Wiley Austin Branton (1923-1988)

Wiley Austin Branton
Courtesy Arkansas Black Hall of Fame, Fair use image

Civil rights attorney Wiley Austin Branton Sr. was born on December 13, 1923 in Pine Bluff, Arkansas. His father, Leo Andrew Branton, ran a family-owned taxi cab business while his mother, Pauline Wiley, was a school teacher.  Branton attended a segregated elementary, junior high, and high schools in Pine Bluff and as a teenager worked in the family business.

Branton enrolled in Arkansas Agricultural, Mechanical, and Normal College in Pine Bluff and graduated in 1942.One year later he was drafted into the United States Army and first served with military intelligence but was reassigned to lead a construction battalion building bridges in the South Pacific.  Branton was honorably discharged from the Army in 1946 but his wartime experience helped shape his ideas about race and prejudice and his later determination to end discrimination.

In January  1948, Branton married Lucille Elnora McKee of Pine Bluff. The couple had six children. During this time he also joined Pine Bluff’s National Association for the Advancement of Colored People (NAACP) branch.  When Branton initiated an NAACP voter registration campaign in Pine Bluff he was arrested and charged with violating Arkansas election laws by teaching blacks how to mark and fill out election ballots.  Branton was convicted and fined $300 which the local black community paid to show its support for his activities.

In January of 1950, after the U.S. Supreme Court ruled that African Americans could not be denied admission to state-supported graduate and professional schools, Branton entered the University of Arkansas Law School.

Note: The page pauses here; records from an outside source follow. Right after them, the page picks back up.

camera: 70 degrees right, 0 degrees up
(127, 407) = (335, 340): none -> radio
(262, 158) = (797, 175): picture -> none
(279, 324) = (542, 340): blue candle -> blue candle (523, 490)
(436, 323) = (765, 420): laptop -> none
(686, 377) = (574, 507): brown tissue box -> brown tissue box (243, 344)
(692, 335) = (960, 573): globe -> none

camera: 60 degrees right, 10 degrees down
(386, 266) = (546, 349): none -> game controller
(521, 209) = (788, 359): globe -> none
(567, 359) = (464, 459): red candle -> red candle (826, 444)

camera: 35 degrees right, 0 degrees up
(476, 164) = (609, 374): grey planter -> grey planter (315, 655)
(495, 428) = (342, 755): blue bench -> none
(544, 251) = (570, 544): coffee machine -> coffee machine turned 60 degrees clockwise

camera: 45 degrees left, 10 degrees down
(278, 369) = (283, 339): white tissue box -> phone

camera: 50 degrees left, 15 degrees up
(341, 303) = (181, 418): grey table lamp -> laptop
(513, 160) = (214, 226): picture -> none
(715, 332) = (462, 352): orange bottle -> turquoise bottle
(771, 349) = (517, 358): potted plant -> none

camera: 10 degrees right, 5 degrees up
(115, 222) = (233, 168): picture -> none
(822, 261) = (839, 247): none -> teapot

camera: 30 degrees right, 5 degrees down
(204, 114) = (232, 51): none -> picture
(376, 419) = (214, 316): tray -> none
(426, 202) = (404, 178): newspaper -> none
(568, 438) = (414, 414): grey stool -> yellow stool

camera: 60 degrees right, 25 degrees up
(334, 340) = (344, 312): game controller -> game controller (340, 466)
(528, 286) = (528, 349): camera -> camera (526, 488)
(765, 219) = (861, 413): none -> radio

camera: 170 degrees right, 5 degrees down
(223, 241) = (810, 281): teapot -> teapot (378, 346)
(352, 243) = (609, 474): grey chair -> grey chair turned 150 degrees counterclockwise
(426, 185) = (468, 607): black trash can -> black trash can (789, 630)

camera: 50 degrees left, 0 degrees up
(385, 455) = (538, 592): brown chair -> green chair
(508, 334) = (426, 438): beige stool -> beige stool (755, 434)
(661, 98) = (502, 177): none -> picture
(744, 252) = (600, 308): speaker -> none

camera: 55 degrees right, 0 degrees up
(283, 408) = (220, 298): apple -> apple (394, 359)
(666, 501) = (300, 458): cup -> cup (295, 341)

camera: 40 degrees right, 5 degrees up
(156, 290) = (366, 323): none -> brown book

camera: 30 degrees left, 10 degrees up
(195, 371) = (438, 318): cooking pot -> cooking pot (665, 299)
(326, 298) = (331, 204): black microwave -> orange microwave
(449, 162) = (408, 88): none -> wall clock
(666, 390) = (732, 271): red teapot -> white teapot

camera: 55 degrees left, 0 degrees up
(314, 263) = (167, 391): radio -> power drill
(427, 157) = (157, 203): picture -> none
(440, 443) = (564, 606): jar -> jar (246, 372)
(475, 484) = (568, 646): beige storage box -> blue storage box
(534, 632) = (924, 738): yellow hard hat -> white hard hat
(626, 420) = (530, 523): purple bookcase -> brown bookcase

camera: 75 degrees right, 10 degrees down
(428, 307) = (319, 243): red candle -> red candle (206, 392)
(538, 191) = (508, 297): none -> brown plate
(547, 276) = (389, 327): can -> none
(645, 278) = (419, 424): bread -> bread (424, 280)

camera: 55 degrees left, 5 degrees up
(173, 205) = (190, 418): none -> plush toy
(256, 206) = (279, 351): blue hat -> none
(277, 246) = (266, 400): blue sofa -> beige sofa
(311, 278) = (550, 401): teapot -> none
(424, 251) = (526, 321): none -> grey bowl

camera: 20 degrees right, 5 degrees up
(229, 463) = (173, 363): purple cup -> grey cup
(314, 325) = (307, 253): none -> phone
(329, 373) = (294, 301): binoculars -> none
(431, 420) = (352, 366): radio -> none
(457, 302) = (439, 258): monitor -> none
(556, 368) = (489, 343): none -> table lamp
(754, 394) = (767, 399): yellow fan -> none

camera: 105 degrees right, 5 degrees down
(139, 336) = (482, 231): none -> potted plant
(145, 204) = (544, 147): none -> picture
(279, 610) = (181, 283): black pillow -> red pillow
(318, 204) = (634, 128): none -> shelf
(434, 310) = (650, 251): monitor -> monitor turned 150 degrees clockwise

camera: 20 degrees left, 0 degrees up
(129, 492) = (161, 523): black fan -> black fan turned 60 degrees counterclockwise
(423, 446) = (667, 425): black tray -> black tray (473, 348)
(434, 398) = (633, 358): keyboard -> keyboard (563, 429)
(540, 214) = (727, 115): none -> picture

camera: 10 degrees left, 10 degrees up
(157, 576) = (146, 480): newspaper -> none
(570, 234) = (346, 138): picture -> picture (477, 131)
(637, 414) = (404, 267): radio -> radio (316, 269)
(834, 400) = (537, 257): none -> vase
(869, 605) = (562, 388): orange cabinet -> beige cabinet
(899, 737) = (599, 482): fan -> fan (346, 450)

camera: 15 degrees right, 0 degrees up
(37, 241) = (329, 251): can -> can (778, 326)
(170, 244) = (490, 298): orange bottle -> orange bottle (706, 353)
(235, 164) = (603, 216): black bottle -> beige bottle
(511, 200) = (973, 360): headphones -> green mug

He was the fifth black student to enter and in 1953 became the third to graduate.  He returned to Pine Bluff, passed the bar, and began general practice.  With his wife as office manager and secretary, Branton continued in general practice until 1962.

In 1956, Branton filed a lawsuit against the Little Rock School Board on behalf of local African American parents.   That suit eventually reached the U.S. Supreme Court which unanimously ruled in 1958 that Arkansas officials must comply with federal court orders mandating desegregation.  Although this case did not initiate the Little Rock Crisis in 1957 where President Dwight Eisenhower ordered federal troops to the city to enforce the court order and protect the first nine black students assigned there, it did allow the U.S. Supreme Court to validate the President’s actions.

In 1962, Branton, now a nationally prominent civil rights attorney, was selected to become executive director of the Voter Education Project.  This Atlanta-based organization worked to register and mobilize black voters across the South.  Two years later Branton was named executive director of the President’s Council on Equal Opportunity by President Lyndon Baines Johnson.   Between 1965 and 1971 Branton worked in the Justice Department, served as executive director for the United Planning Organization (Washington, D.C.’s community action agency), and as Director of Social Action for the AFL-CIO’s Alliance for Labor Action. By 1971, he returned to his private law practice, and in 1973 helped create the firm of Dolphin, Branton, Stafford and Webber.   In 1977 Branton became the Dean of Howard University School of Law serving there for five years.

Wiley Branton was a member of Sigma Pi Phi fraternity. On December 15, 1988, Wiley Branton died from a heart attack in Washington, D.C. He was 65.